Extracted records
* Begin *

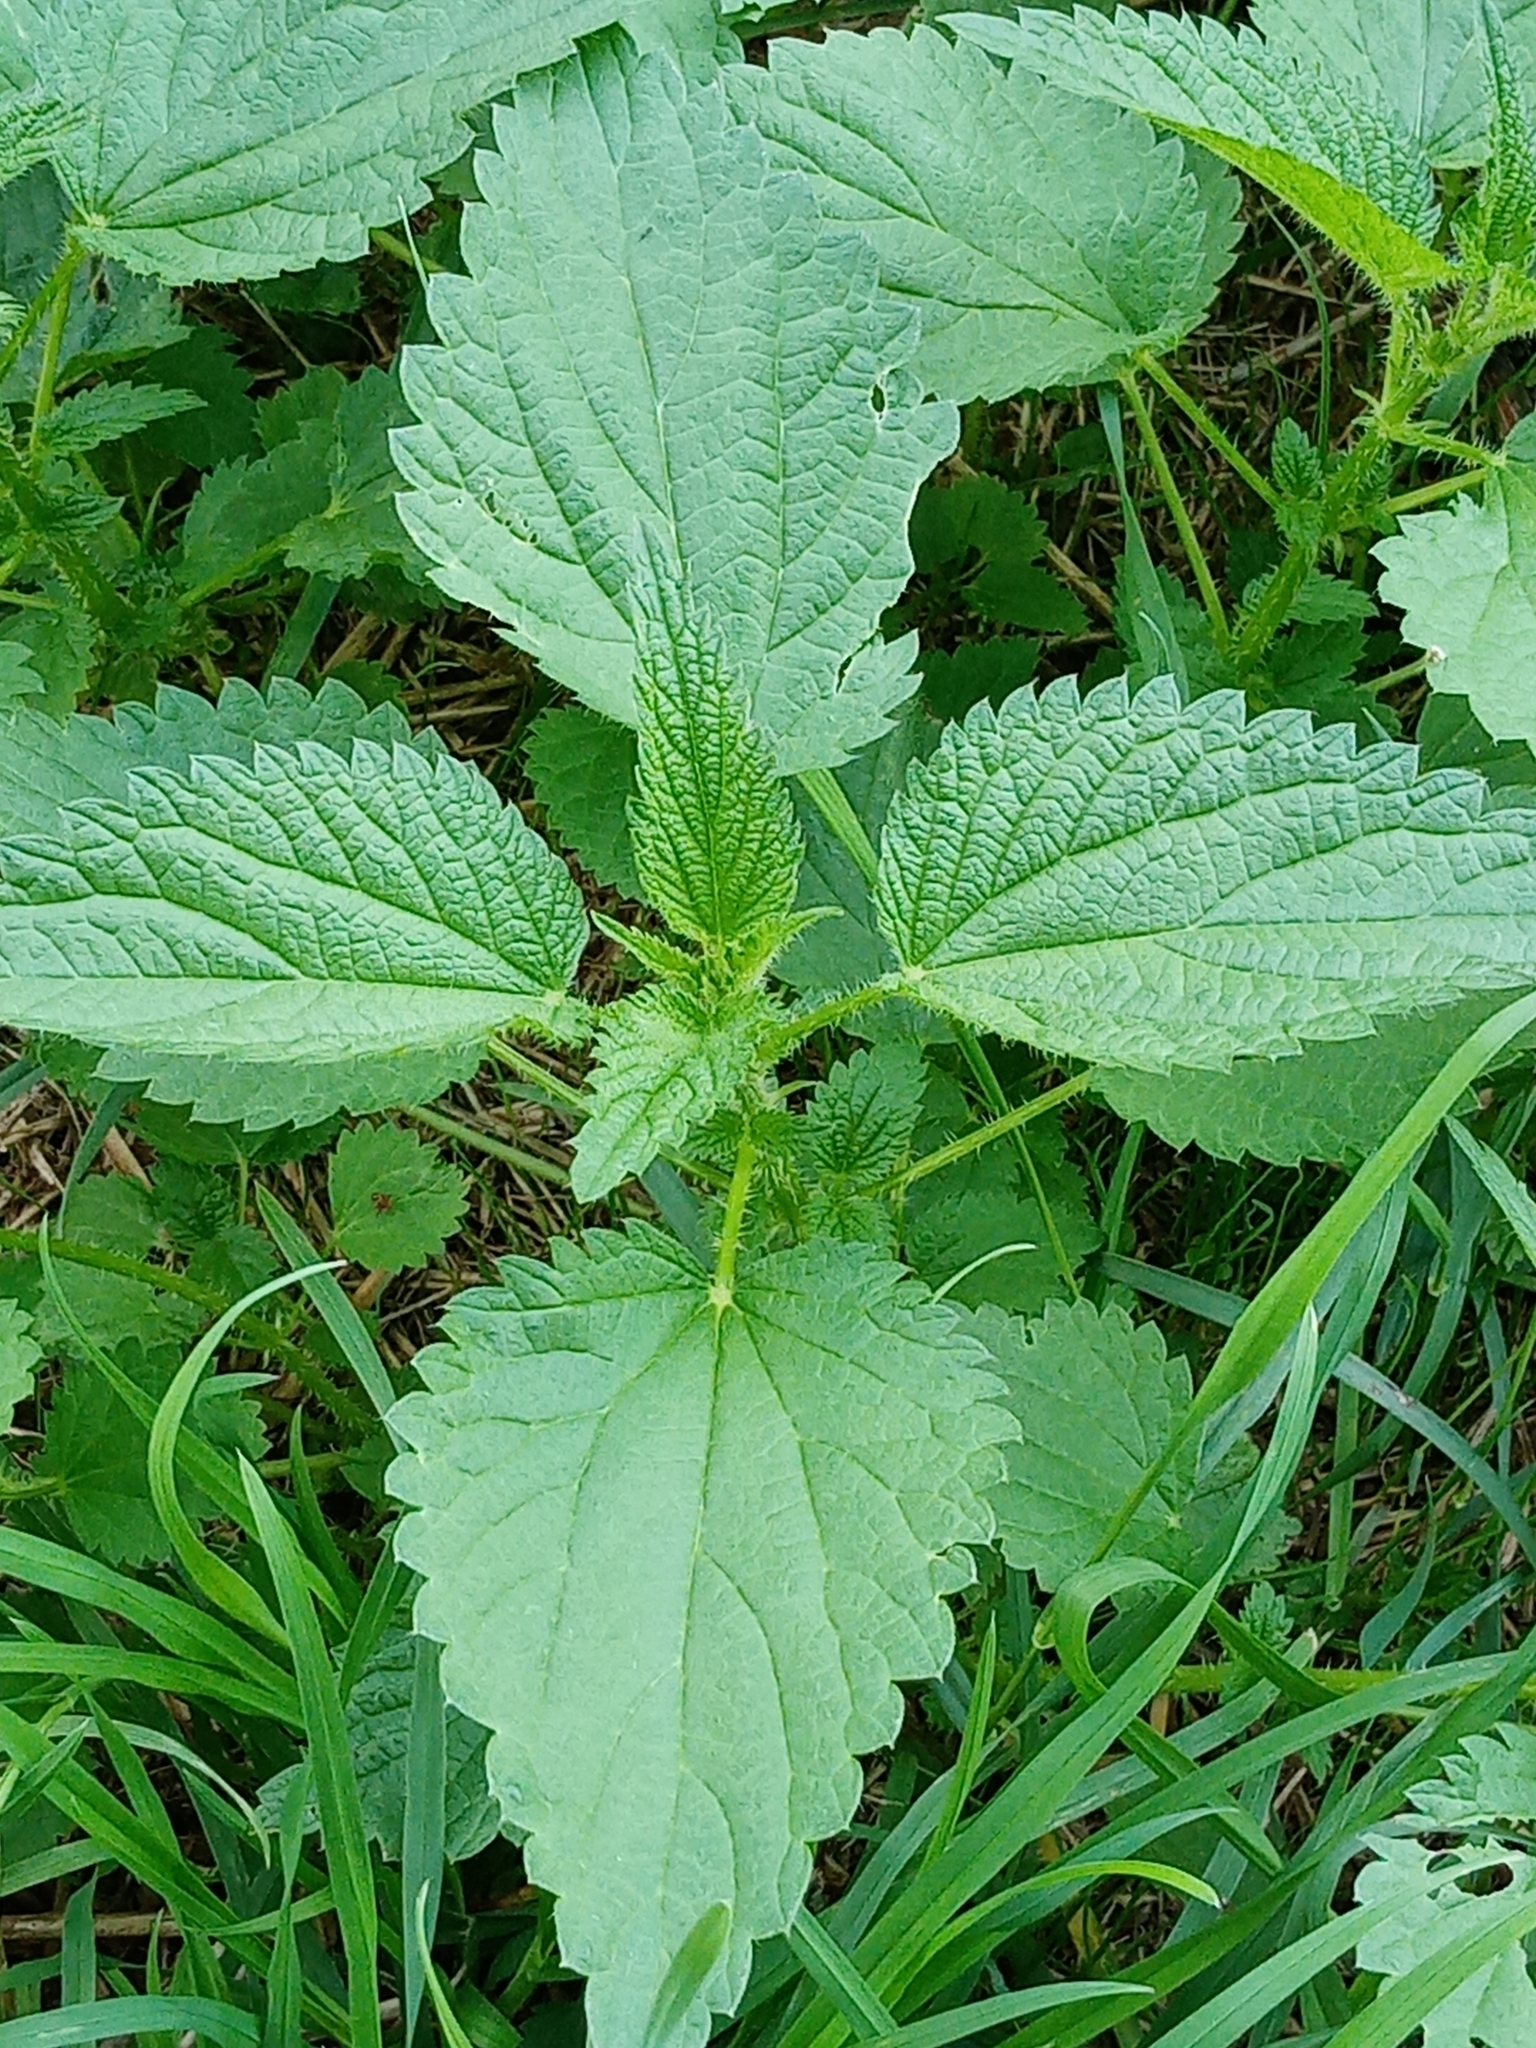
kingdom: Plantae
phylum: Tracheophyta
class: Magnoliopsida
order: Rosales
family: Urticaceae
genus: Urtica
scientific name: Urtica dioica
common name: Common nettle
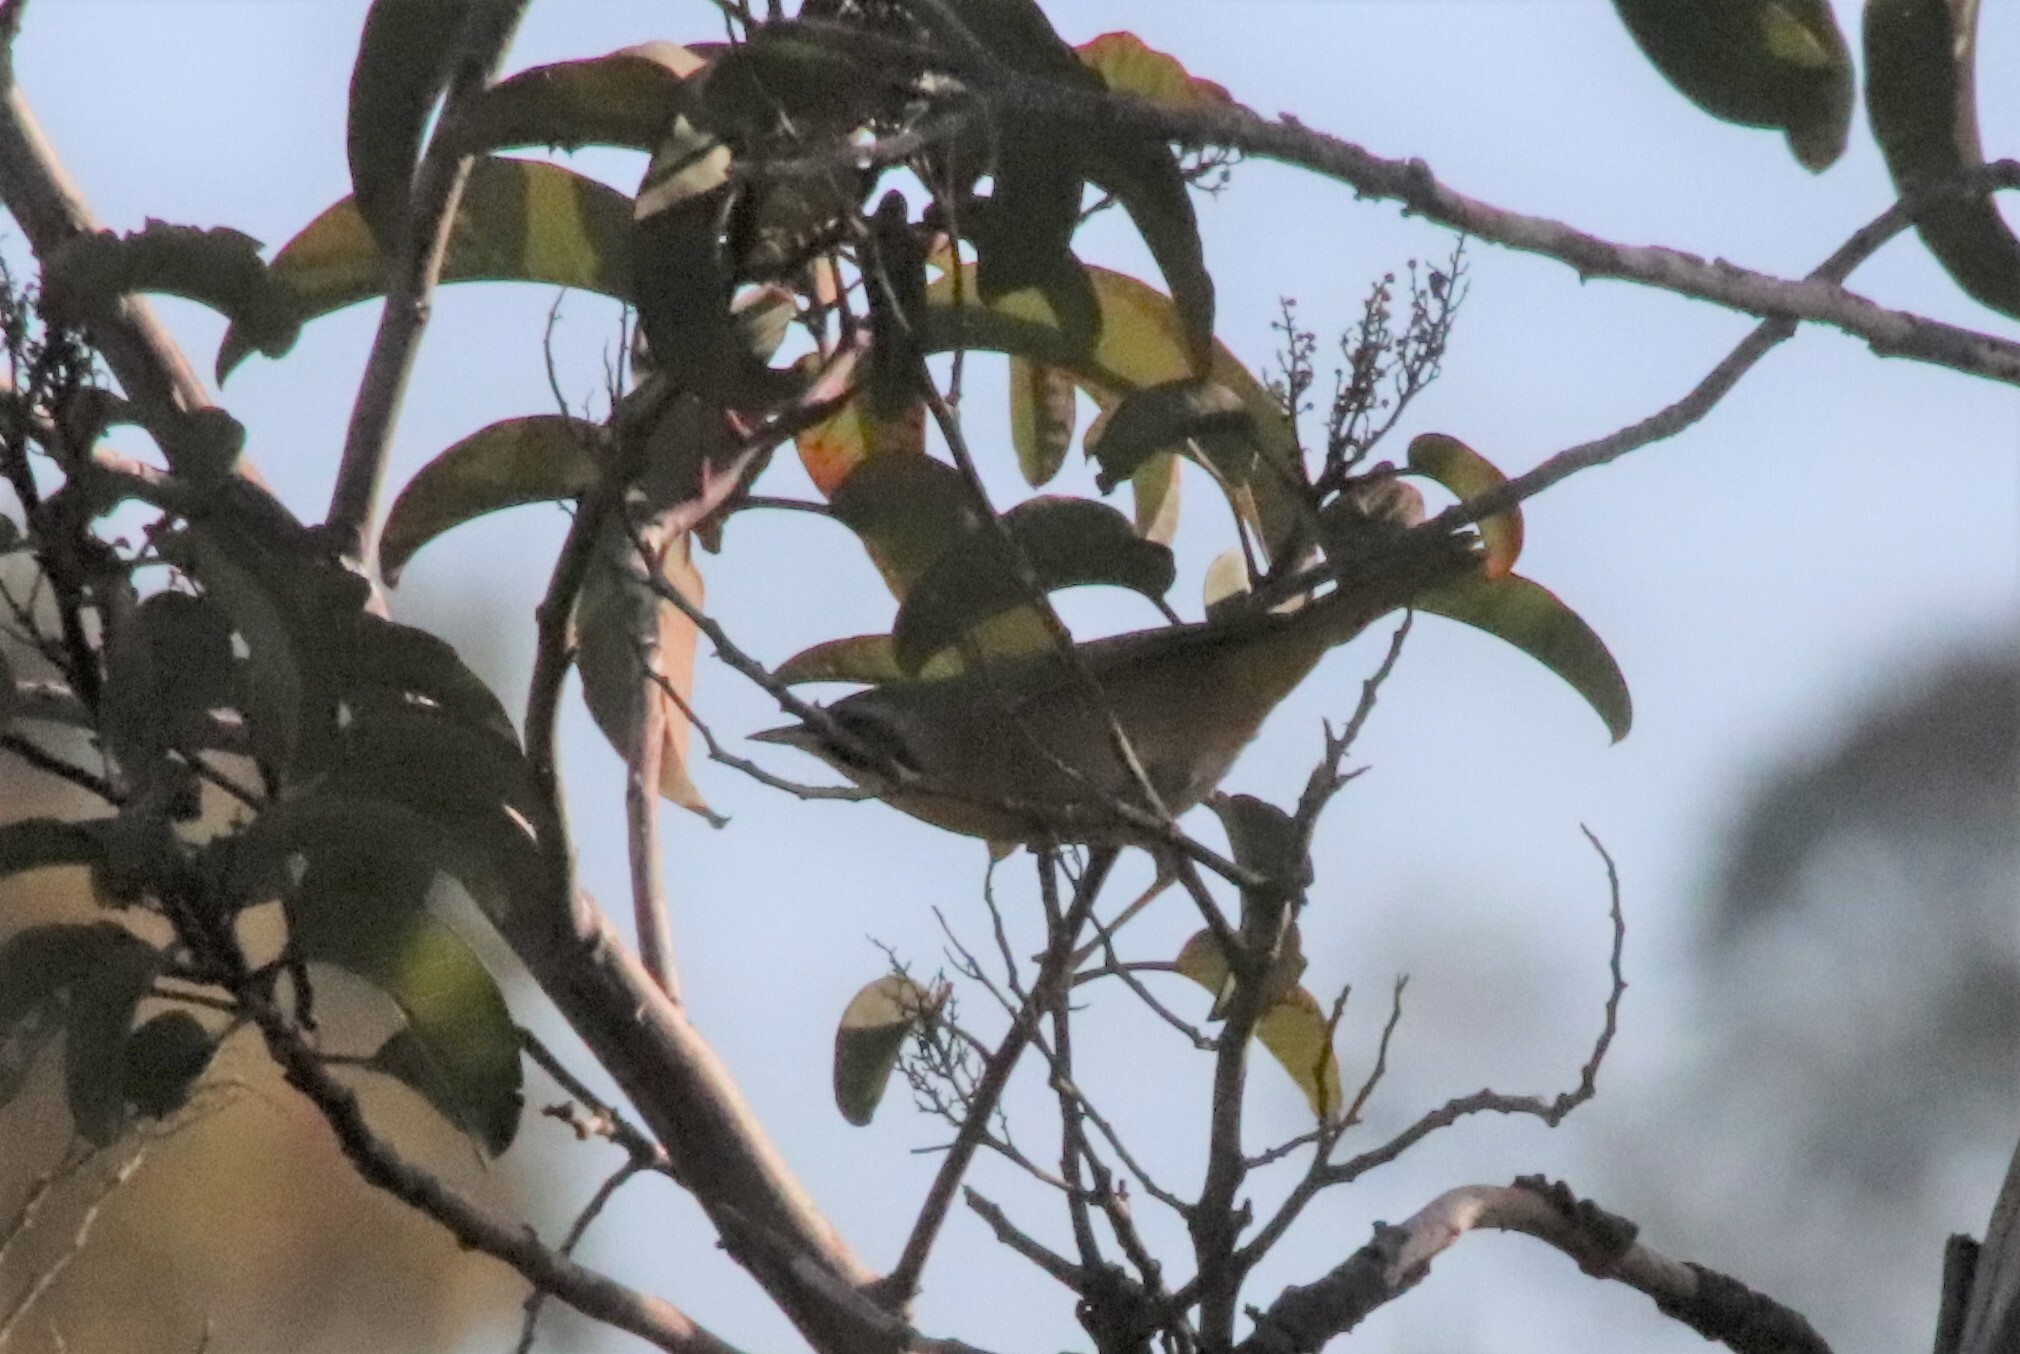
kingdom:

* End *

**WHAT YOU WILL DO**. Transcribe every text line of all the items above word for word, leaving the pictures out of your answer.

**TASK OUTPUT**.
kingdom: Plantae
phylum: Tracheophyta
class: Magnoliopsida
order: Rosales
family: Urticaceae
genus: Urtica
scientific name: Urtica dioica
common name: Common nettle
kingdom:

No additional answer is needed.